Reproduce the data between the lines holding "state / province: Florida" and "state / province: Nevada", inclusive, with "collector number" changed to "collector no." and everything else left as it is.

▬▬▬

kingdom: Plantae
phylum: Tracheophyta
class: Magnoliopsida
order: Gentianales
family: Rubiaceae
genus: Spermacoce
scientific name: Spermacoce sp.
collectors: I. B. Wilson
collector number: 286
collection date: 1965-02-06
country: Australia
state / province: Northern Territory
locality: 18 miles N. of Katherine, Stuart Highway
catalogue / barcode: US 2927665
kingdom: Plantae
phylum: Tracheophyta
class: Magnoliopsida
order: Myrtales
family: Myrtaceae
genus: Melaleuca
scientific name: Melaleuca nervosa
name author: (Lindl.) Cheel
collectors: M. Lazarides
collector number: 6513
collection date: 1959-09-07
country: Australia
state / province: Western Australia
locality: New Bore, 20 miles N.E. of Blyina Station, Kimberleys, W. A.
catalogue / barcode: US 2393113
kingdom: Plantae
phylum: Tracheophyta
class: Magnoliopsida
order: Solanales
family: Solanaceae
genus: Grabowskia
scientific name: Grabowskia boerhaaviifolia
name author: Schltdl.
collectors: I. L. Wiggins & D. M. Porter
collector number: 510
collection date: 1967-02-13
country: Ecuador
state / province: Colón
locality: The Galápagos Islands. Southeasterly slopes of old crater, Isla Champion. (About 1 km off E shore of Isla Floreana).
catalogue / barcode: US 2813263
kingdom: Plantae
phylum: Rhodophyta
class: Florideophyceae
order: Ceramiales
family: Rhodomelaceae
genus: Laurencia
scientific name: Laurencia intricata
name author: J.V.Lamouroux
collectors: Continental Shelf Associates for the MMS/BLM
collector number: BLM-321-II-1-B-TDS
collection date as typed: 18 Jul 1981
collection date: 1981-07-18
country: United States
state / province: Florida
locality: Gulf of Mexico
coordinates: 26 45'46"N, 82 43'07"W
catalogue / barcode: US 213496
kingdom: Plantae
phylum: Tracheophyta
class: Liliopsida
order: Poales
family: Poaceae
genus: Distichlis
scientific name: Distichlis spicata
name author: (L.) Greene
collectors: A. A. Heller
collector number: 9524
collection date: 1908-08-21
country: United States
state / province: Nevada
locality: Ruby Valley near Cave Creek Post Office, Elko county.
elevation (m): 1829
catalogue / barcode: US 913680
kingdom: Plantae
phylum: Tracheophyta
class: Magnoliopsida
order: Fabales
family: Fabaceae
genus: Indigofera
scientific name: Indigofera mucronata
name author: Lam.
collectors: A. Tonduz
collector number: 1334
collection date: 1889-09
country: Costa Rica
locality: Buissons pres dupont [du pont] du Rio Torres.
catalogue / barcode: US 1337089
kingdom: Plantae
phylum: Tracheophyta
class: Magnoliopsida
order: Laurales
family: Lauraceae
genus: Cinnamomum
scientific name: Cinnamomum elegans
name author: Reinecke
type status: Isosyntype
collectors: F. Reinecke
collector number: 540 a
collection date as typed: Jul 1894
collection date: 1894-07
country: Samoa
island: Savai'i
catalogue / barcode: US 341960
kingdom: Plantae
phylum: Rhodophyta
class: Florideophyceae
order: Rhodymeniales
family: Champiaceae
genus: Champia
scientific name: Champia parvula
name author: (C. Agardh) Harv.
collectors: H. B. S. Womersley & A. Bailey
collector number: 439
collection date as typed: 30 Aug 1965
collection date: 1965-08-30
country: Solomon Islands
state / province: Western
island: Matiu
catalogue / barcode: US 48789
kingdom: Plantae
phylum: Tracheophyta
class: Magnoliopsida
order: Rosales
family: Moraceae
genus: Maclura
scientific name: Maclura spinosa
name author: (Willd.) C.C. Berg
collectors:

▬▬▬

- **Exercise answer**
state / province: Florida
locality: Gulf of Mexico
coordinates: 26 45'46"N, 82 43'07"W
catalogue / barcode: US 213496
kingdom: Plantae
phylum: Tracheophyta
class: Liliopsida
order: Poales
family: Poaceae
genus: Distichlis
scientific name: Distichlis spicata
name author: (L.) Greene
collectors: A. A. Heller
collector no.: 9524
collection date: 1908-08-21
country: United States
state / province: Nevada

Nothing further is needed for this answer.